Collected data
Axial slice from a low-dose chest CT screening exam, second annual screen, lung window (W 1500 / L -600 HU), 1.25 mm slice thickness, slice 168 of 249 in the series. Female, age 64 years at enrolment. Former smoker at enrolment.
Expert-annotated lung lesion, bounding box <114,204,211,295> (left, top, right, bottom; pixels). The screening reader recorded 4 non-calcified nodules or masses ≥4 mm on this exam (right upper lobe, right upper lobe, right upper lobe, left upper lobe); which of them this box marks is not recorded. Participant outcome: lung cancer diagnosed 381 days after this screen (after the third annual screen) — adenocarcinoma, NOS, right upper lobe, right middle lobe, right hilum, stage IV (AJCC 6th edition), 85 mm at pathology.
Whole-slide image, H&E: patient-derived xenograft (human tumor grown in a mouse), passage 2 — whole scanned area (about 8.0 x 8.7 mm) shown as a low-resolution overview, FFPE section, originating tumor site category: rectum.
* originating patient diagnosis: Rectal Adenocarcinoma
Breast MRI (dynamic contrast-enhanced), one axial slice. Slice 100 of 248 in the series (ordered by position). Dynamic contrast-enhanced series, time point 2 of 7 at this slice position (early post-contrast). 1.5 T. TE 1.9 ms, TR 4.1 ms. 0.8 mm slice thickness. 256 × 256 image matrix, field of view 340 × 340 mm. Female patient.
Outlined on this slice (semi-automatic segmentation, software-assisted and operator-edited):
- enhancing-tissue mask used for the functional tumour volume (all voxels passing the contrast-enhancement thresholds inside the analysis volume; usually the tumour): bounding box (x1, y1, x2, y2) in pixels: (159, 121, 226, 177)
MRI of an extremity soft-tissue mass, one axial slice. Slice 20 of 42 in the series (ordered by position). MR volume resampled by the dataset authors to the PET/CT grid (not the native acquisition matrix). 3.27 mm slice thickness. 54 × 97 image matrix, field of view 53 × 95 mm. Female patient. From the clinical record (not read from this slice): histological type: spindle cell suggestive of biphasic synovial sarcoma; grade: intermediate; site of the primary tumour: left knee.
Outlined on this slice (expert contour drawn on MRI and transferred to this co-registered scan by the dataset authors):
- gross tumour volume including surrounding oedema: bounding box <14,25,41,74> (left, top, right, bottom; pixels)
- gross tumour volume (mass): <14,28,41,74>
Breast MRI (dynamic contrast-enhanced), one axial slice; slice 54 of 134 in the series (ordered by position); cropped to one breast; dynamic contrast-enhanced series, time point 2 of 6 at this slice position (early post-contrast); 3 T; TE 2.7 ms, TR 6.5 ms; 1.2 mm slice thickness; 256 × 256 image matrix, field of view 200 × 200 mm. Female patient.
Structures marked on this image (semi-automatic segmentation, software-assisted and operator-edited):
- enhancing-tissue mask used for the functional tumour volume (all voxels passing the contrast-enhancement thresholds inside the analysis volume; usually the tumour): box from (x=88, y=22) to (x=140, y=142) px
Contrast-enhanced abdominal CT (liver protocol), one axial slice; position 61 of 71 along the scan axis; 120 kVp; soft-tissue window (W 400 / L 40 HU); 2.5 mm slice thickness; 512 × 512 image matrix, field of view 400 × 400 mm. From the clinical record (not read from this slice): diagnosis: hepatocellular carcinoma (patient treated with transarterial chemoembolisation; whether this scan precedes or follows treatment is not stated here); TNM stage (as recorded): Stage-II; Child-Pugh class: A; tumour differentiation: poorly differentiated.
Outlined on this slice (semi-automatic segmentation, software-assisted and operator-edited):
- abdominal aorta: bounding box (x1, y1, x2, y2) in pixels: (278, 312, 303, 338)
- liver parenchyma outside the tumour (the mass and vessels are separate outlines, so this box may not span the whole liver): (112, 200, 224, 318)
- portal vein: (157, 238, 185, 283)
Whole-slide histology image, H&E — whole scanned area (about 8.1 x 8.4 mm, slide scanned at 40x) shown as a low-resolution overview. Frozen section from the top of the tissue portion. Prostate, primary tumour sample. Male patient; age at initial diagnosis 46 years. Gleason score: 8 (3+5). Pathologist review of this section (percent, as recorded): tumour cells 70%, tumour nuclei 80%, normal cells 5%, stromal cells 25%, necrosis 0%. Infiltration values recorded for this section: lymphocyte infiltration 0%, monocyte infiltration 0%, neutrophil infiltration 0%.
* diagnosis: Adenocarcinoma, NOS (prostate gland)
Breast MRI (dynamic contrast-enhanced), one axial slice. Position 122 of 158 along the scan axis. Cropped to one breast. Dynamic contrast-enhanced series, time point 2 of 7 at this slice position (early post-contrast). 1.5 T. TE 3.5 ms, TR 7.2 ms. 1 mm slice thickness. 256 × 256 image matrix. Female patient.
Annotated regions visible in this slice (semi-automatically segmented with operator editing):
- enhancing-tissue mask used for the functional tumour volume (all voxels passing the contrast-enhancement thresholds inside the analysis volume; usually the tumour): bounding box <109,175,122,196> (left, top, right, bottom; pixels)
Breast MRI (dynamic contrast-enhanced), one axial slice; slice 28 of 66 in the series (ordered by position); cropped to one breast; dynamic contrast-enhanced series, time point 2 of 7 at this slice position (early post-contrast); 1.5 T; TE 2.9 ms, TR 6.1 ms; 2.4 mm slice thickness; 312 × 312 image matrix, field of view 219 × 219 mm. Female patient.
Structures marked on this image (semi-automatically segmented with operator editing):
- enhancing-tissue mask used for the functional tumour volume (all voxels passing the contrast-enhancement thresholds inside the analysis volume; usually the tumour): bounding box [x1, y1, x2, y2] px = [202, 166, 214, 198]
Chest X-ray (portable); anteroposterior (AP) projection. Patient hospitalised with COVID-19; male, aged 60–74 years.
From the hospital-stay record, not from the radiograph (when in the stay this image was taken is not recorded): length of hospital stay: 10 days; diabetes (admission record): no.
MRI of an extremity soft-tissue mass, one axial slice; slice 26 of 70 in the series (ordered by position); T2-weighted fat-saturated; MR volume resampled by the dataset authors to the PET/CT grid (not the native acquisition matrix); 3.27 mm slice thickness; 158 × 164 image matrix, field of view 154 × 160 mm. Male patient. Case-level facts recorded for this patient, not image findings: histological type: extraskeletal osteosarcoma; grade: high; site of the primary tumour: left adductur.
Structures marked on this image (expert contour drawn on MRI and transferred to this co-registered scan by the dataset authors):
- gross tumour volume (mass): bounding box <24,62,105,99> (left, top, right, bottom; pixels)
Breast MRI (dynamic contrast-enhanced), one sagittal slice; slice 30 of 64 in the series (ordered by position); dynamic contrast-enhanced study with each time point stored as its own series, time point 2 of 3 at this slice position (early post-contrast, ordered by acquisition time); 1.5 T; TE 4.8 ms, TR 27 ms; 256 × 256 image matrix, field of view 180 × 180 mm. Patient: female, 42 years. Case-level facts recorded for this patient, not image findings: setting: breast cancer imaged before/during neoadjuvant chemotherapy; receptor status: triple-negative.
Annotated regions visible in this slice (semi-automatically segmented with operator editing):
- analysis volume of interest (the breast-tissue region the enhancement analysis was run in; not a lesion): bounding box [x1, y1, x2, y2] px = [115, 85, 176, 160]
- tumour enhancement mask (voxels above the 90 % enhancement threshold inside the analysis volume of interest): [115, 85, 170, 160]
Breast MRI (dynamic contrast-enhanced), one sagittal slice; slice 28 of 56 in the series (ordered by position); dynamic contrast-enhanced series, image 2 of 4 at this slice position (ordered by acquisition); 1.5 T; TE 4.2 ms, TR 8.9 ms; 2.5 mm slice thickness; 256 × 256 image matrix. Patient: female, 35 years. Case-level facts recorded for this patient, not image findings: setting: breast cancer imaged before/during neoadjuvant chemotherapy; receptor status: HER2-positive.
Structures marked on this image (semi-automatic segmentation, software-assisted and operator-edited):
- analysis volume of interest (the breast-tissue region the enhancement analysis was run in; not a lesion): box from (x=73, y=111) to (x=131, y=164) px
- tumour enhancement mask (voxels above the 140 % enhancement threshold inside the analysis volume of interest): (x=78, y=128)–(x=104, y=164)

• [Exercise details] All lines above from the one holding "Outlined on this slice (expert" to the one holding "(x=140, y=142) px", inclusive, are to be copied exactly; no other line is wanted.

• [Finished exercise]
Outlined on this slice (expert contour drawn on MRI and transferred to this co-registered scan by the dataset authors):
- gross tumour volume including surrounding oedema: bounding box <14,25,41,74> (left, top, right, bottom; pixels)
- gross tumour volume (mass): <14,28,41,74>
Breast MRI (dynamic contrast-enhanced), one axial slice; slice 54 of 134 in the series (ordered by position); cropped to one breast; dynamic contrast-enhanced series, time point 2 of 6 at this slice position (early post-contrast); 3 T; TE 2.7 ms, TR 6.5 ms; 1.2 mm slice thickness; 256 × 256 image matrix, field of view 200 × 200 mm. Female patient.
Structures marked on this image (semi-automatic segmentation, software-assisted and operator-edited):
- enhancing-tissue mask used for the functional tumour volume (all voxels passing the contrast-enhancement thresholds inside the analysis volume; usually the tumour): box from (x=88, y=22) to (x=140, y=142) px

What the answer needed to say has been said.